> [What to work on]: Everything from the line that contains "console table: present" through the final line of the records should be written out exactly, and nothing outside that span.

____________

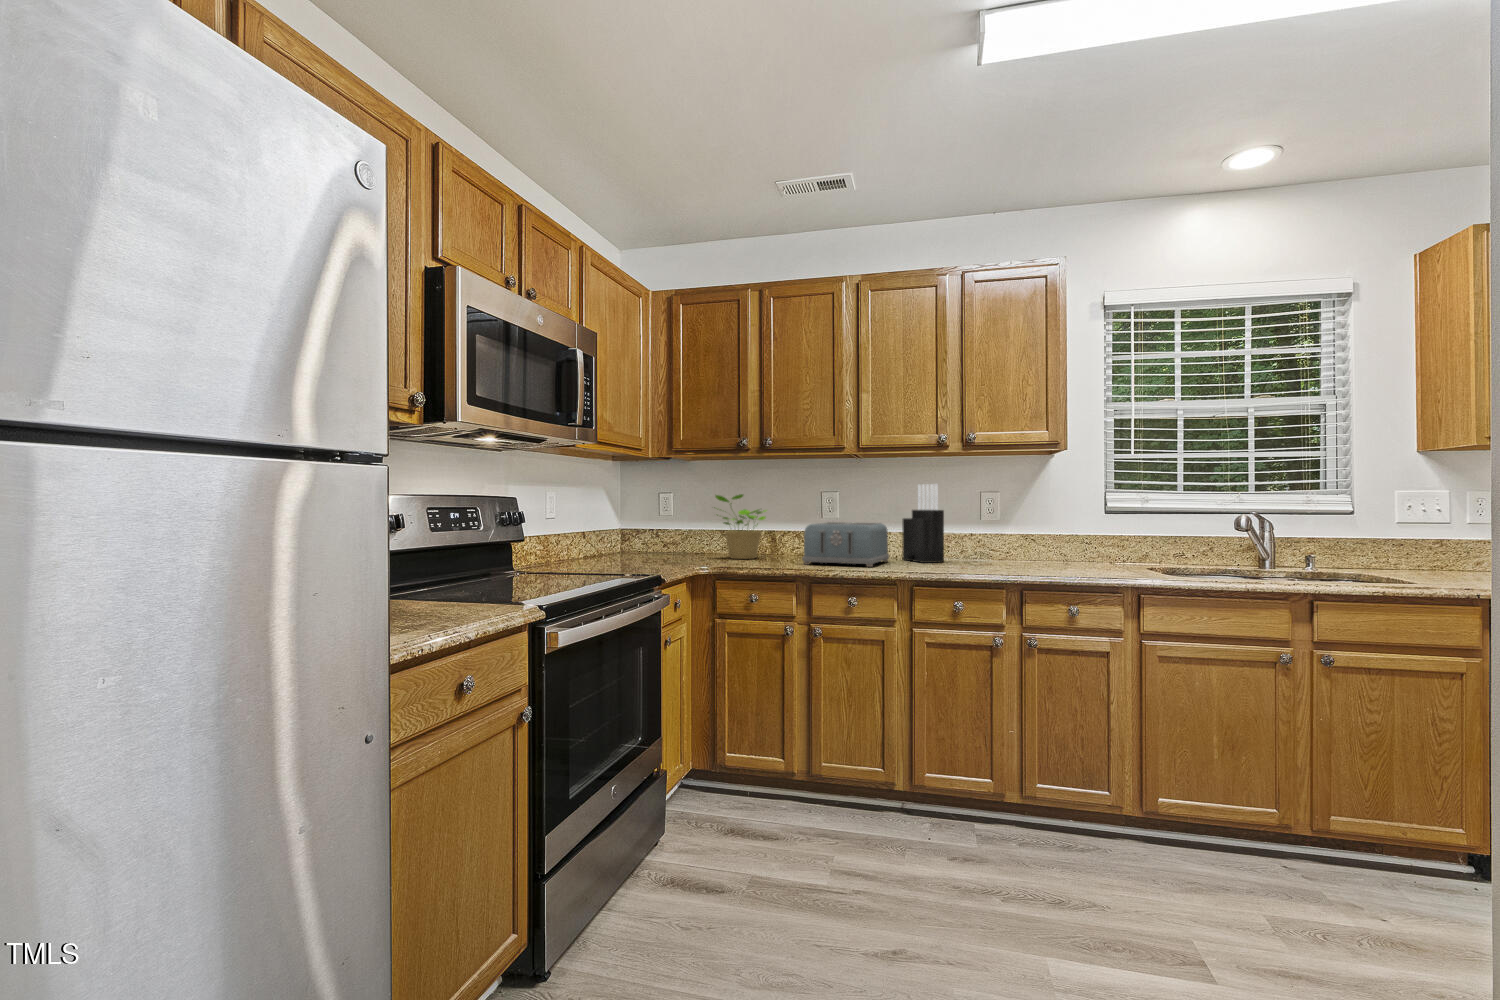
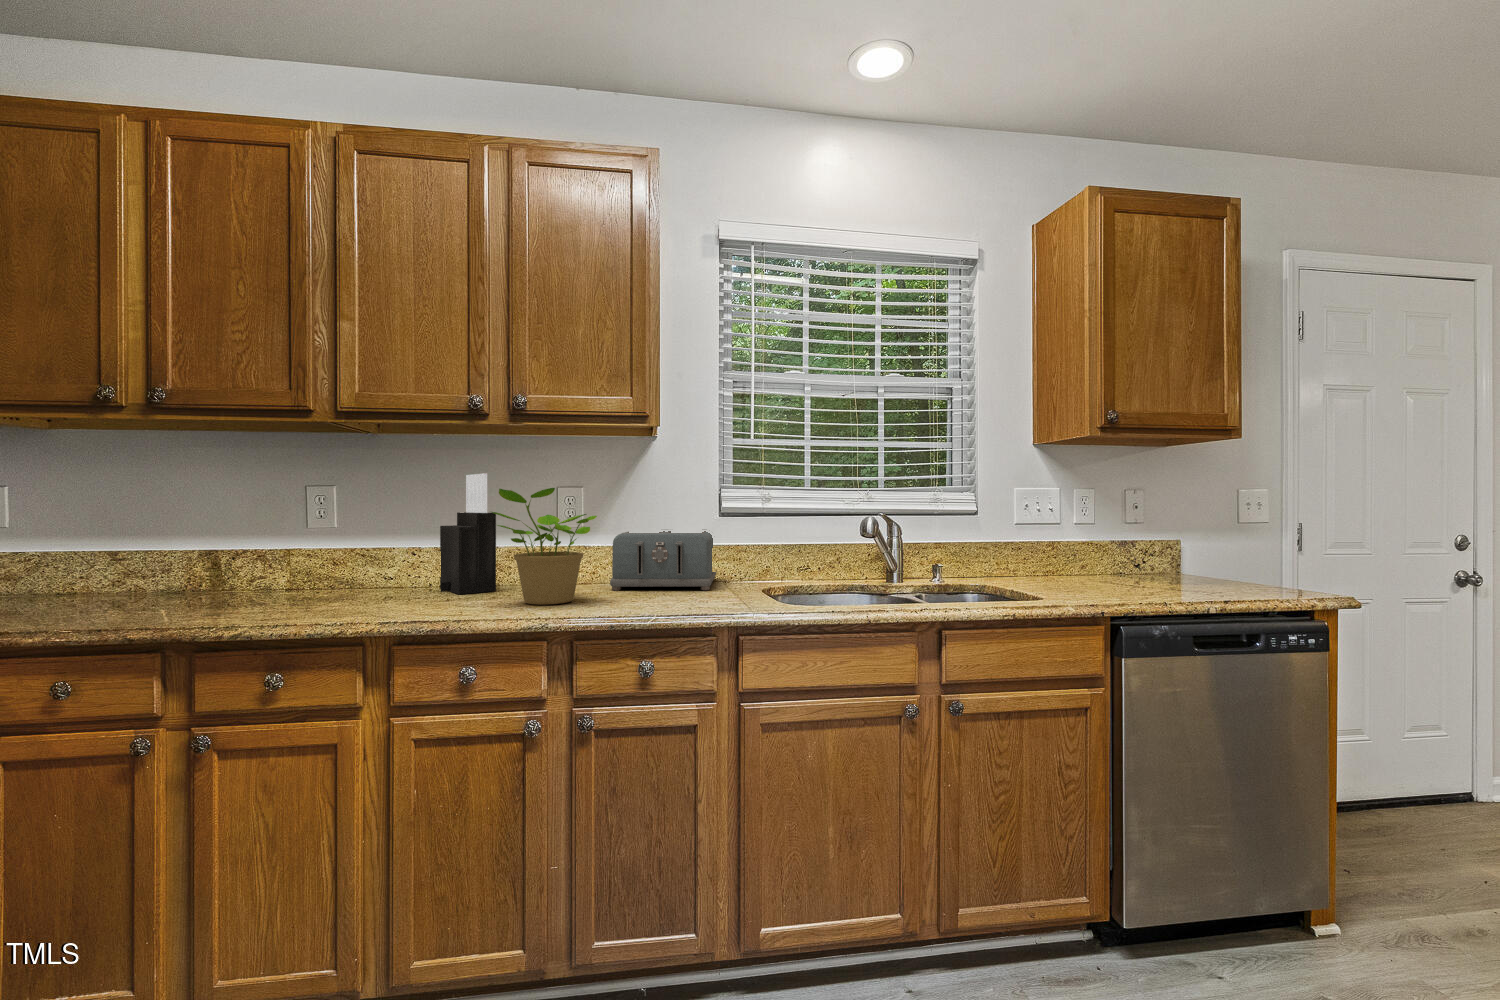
potted plant: present [715,494,766,559] -> present [492,488,597,605]
toaster: present [802,522,889,567] -> present [610,531,716,590]

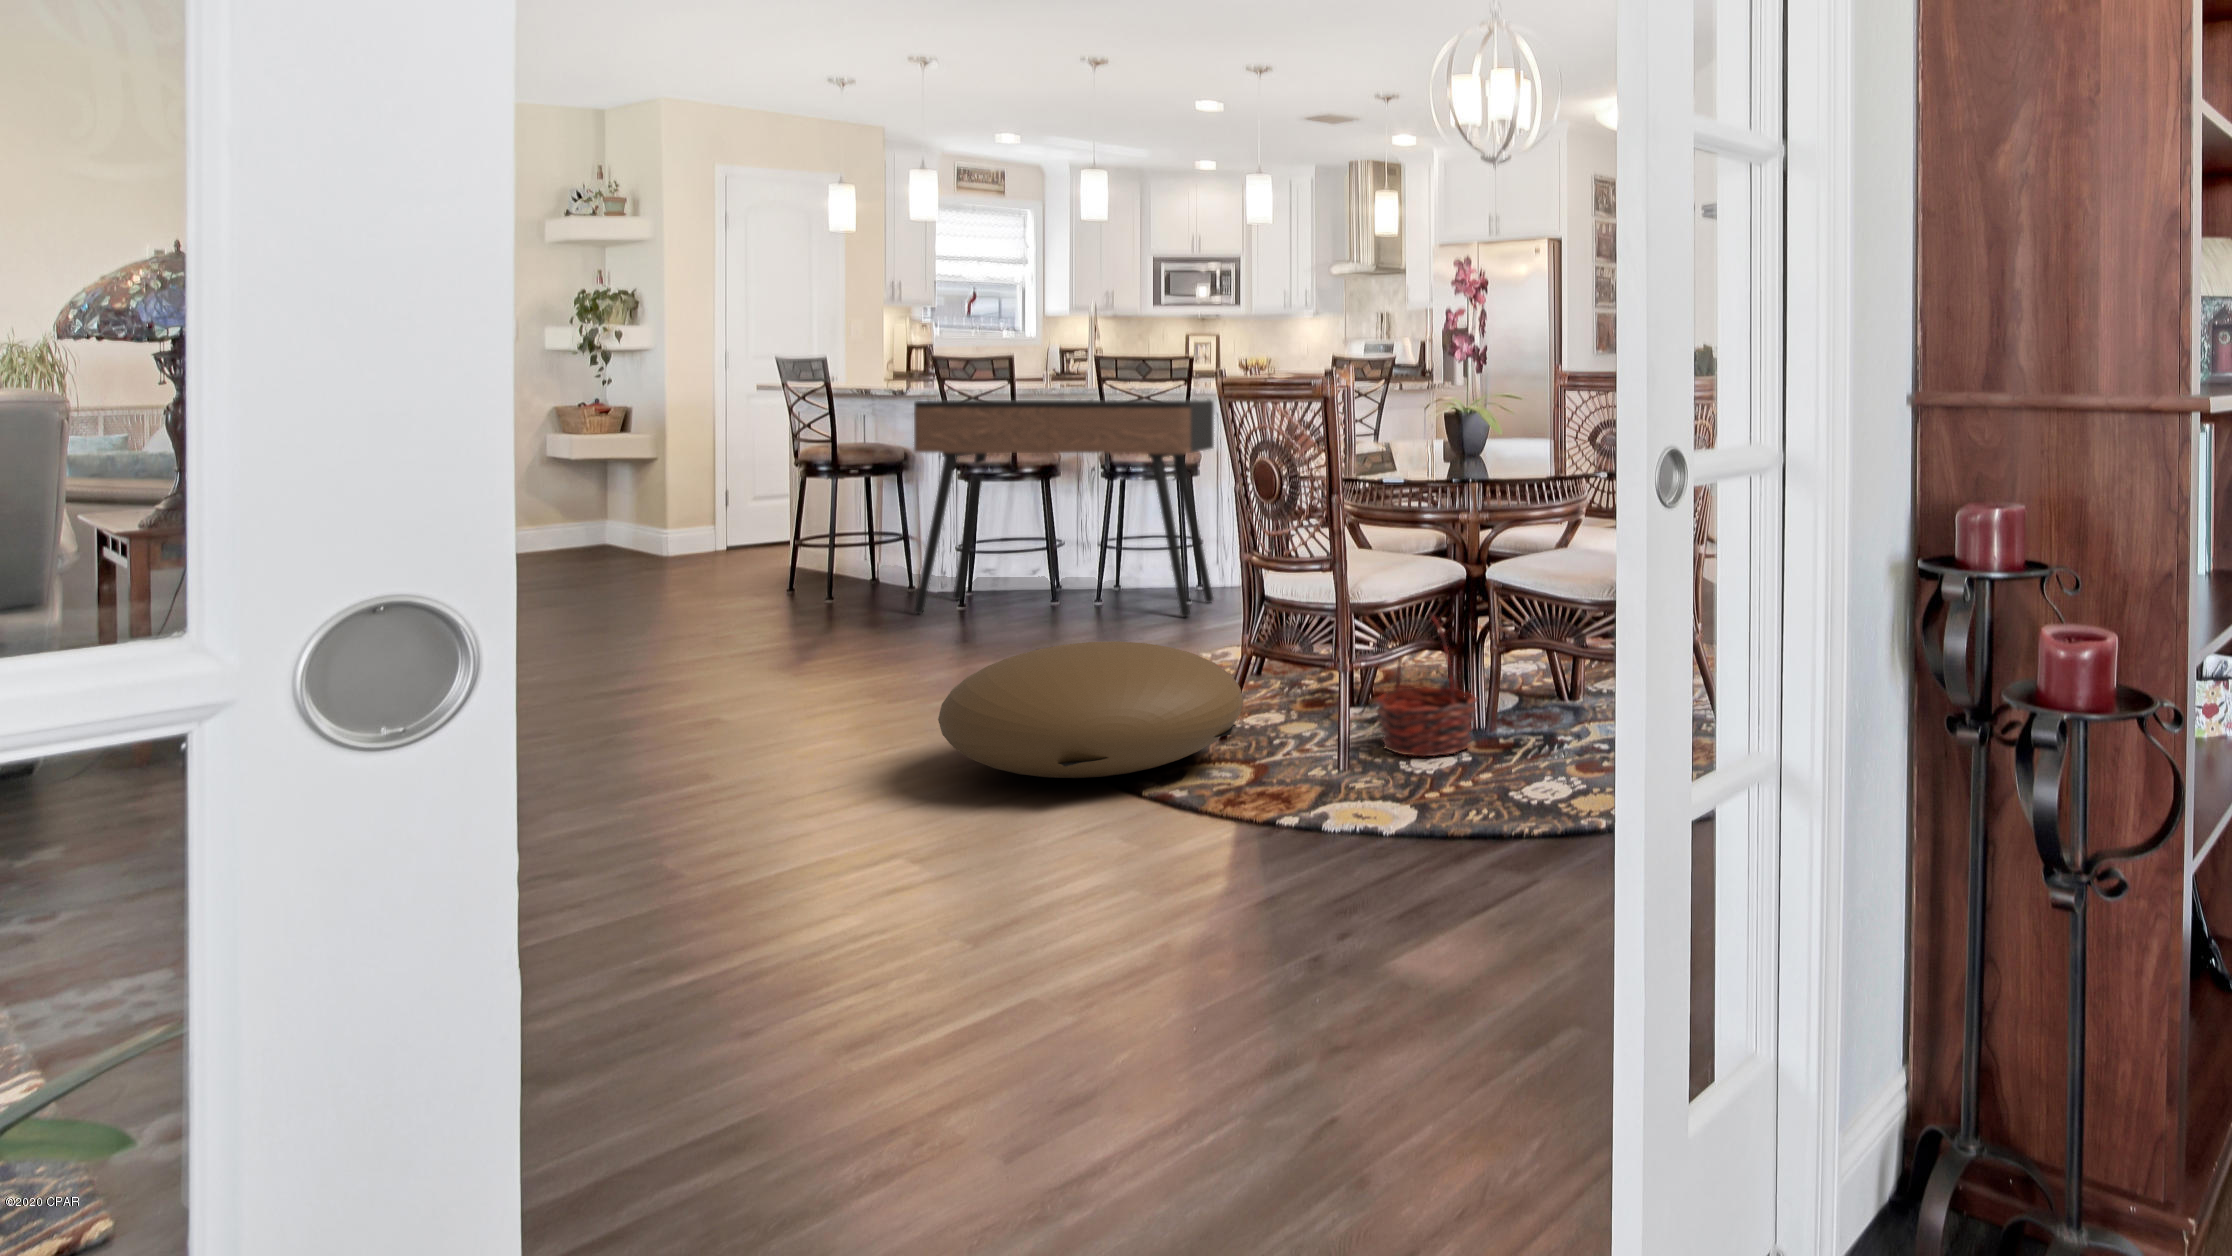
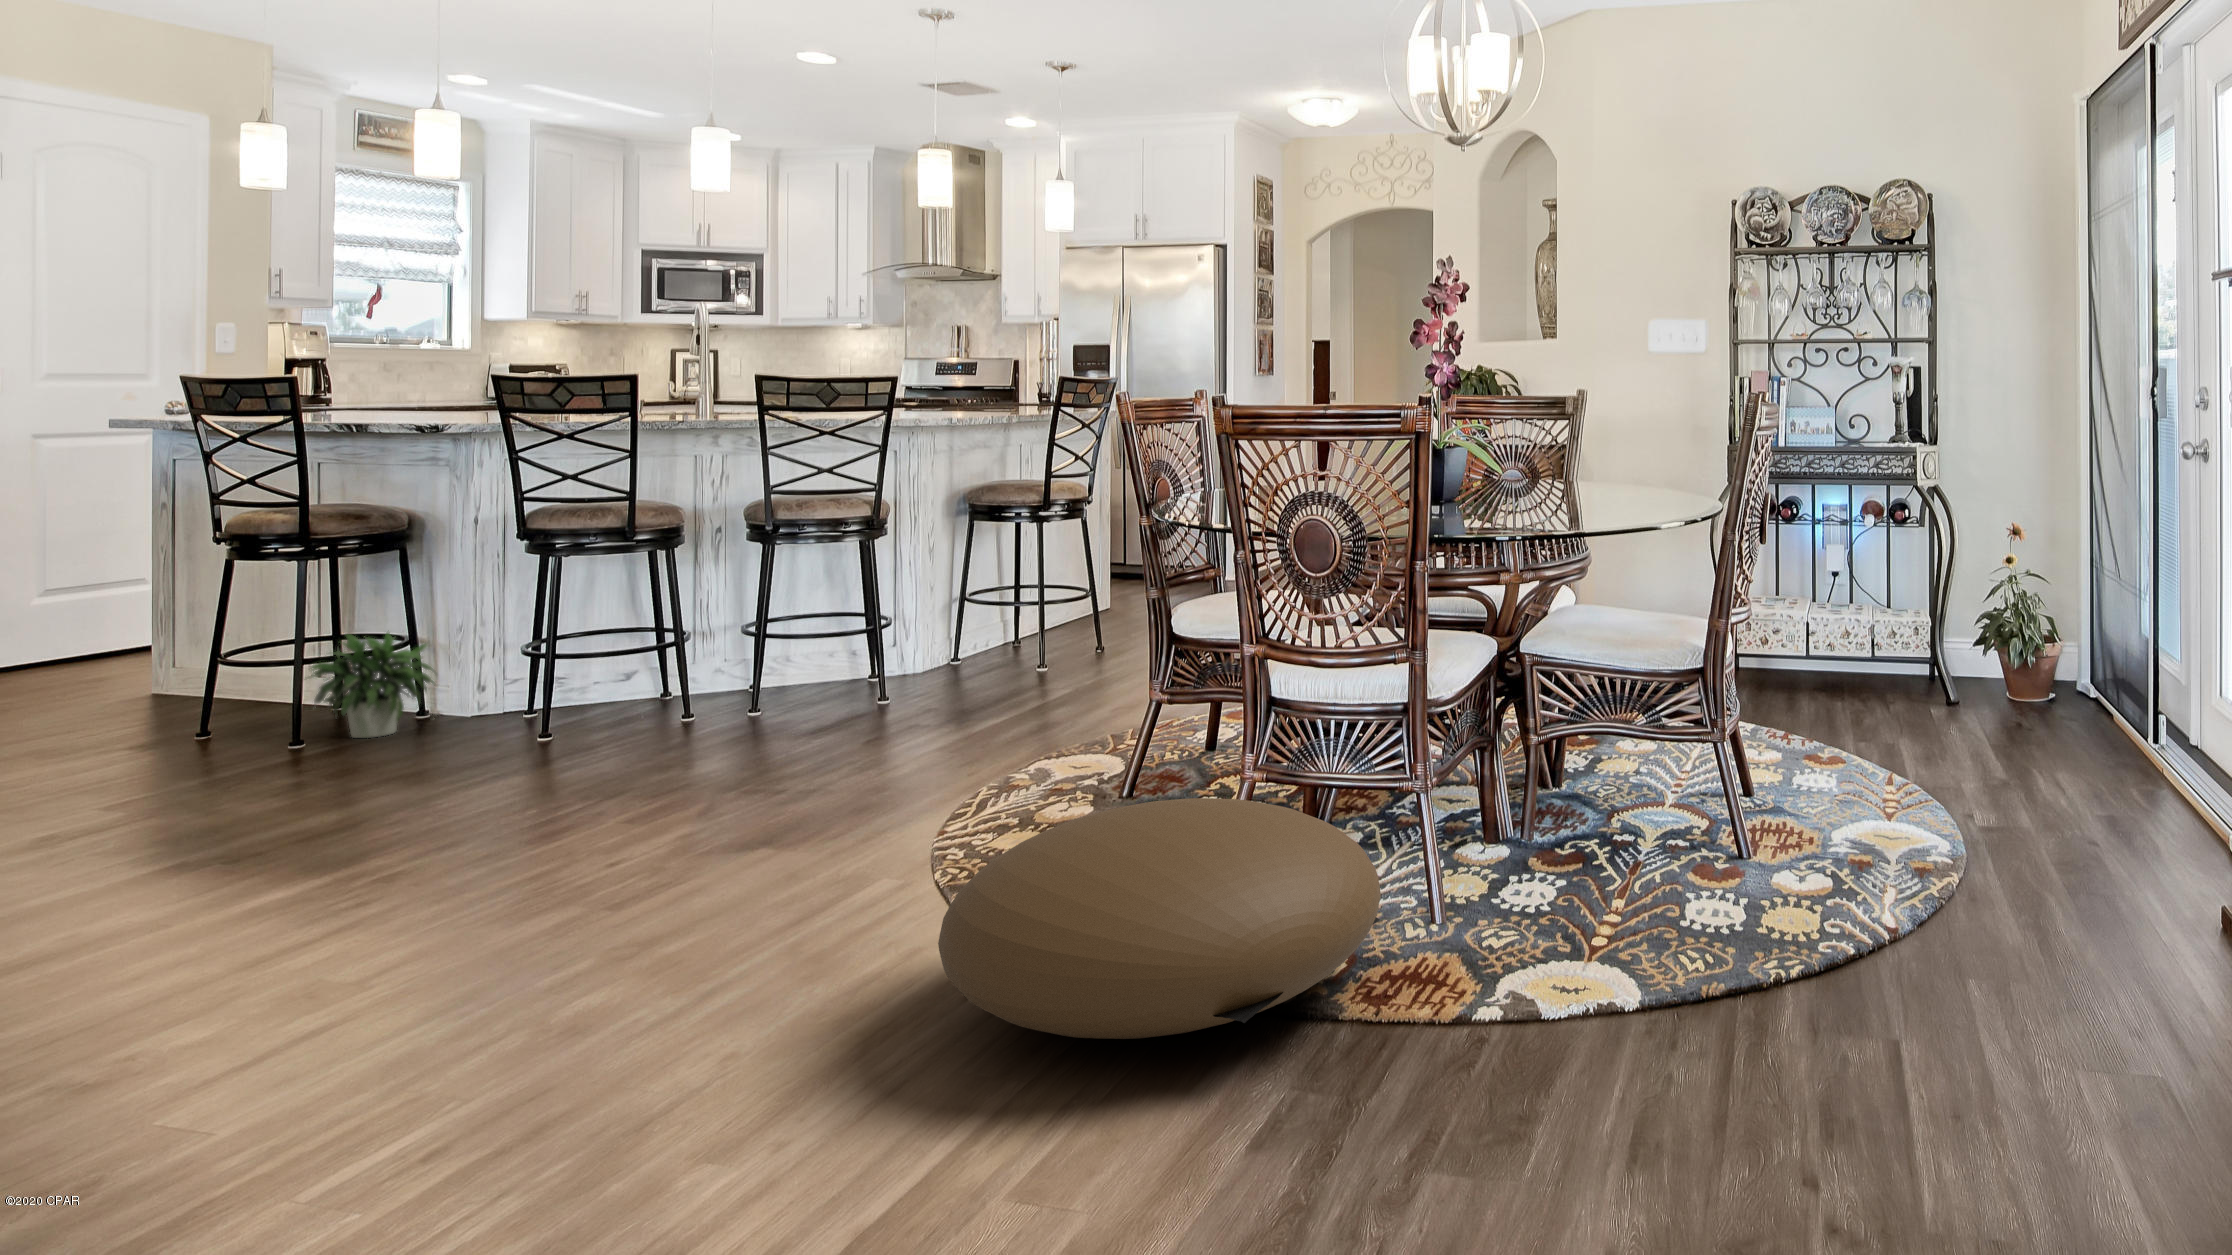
console table: present [914,400,1214,617] -> none [485,434,935,758]
potted plant: none [837,529,919,598] -> present [308,632,437,738]
basket: present [1376,614,1478,756] -> none [1484,712,1618,906]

____________

> [Solution]:
console table: present [914,400,1214,617] -> none [485,434,935,758]
potted plant: none [837,529,919,598] -> present [308,632,437,738]
basket: present [1376,614,1478,756] -> none [1484,712,1618,906]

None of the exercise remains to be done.